Don Morel - Chairman, CEO
I think what we commented on in the past and we will give our guidance for 2010 come the February call when we do the year end call. But because of the timing of the way that some of our products come to market and the way that the pharmaceutical approval process works.
When we look at our three to five-year planning horizon, we've typically talked about middle single digit revenue growth on average. And there will be some lumps up and down there. And the leverage there between lean, between pricing, between raw materials, and the margin improvement that's coming out of our product mix with some of the newer devices coming to market in any given year should push that to somewhere kind of in the high singles or in some years in the low doubles.
But on average, the way our planning has worked and again looking at the longer term, we're pretty much in line with our expectations there. So you're looking at kind of mid to high singles on the sales, up and down all little bit over the five years, but in the region on average. And then a couple of points above that on the operating side.

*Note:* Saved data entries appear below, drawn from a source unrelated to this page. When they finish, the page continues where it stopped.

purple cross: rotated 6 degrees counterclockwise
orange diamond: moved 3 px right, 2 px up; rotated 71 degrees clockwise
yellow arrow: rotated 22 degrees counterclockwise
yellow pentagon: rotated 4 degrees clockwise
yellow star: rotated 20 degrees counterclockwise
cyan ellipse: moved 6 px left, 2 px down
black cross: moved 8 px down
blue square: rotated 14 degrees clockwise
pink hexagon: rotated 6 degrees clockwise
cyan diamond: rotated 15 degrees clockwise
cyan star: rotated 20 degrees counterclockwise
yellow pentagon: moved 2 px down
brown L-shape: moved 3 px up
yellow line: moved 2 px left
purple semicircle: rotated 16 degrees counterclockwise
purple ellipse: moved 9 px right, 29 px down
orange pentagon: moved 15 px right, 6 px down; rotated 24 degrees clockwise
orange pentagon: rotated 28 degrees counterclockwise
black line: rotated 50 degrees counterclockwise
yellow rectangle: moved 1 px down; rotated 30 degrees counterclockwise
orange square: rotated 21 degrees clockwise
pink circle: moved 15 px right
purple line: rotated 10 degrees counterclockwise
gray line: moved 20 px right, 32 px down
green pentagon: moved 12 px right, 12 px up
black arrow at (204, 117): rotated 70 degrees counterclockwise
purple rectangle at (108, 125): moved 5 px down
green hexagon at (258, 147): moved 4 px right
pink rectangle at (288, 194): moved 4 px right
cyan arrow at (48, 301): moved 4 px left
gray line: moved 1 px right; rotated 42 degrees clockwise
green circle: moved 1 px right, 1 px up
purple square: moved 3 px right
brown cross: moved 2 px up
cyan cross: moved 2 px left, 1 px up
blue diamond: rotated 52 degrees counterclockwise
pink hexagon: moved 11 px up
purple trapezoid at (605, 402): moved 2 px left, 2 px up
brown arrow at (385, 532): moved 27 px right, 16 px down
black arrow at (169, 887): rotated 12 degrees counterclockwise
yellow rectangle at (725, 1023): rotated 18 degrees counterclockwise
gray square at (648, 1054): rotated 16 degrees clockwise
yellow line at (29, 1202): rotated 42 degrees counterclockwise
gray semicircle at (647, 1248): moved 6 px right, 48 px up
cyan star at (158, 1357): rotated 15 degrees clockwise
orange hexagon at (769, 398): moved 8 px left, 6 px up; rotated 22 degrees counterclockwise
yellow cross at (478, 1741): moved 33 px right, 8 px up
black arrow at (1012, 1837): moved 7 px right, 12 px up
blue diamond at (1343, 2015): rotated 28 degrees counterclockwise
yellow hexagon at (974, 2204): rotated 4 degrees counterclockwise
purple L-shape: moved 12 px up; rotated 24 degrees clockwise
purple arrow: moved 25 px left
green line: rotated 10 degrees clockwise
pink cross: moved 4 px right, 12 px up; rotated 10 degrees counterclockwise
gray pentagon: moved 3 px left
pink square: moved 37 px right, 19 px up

Carlos Garcia-Tunon - Analyst
Okay. Thank you very much again.
Don Morel - Chairman, CEO
You're welcome.
Operator
Gentlemen, I have no further questions in the audio queue.
Don Morel - Chairman, CEO
Thank you very much operator and thanks to everyone for your time this morning. For the remainder of the year we're going to remain focused on running our business efficiently, continuing to invest for the future and building value over the long term as we seek to deliver against our full year targets.
Thank you very much for your time this morning.
Operator
This does conclude today's conference. You may disconnect at this time. Thank you for participating.